## Task instructions
Quote the lines below exactly, from the one that holds "台中市梧棲區向上路九段382巷106號" through the final line of the records, and only those.

========================

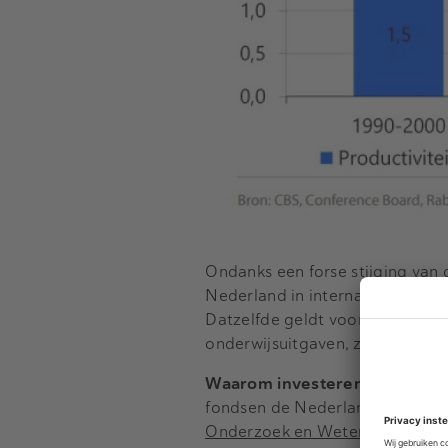
Ondanks een forse stijging van
Nederland in internationaal pe
Datzelfde geldt voor de groei 
onderwijsuitgaven, zo valt te le
Waarom investeren in innovati
fondsen de Nederlandse product
Onderzoek en Wetenschap
(FO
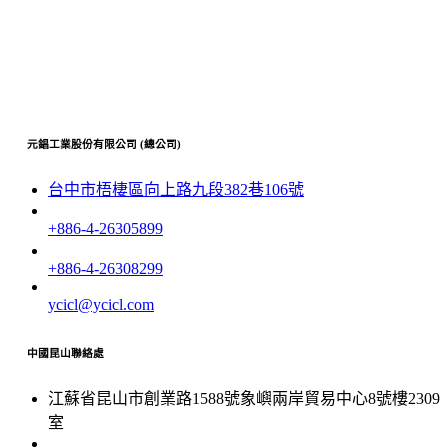
元錩工業股份有限公司 (總公司)
台中市梧棲區向上路九段382巷106號
+886-4-26305899
+886-4-26308299
ycicl@ycicl.com
中國昆山聯絡處
江蘇省昆山市創業路1588號象嶼兩岸貿易中心8號樓2309
室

========================

## Your solution
台中市梧棲區向上路九段382巷106號
+886-4-26305899
+886-4-26308299
ycicl@ycicl.com
中國昆山聯絡處
江蘇省昆山市創業路1588號象嶼兩岸貿易中心8號樓2309
室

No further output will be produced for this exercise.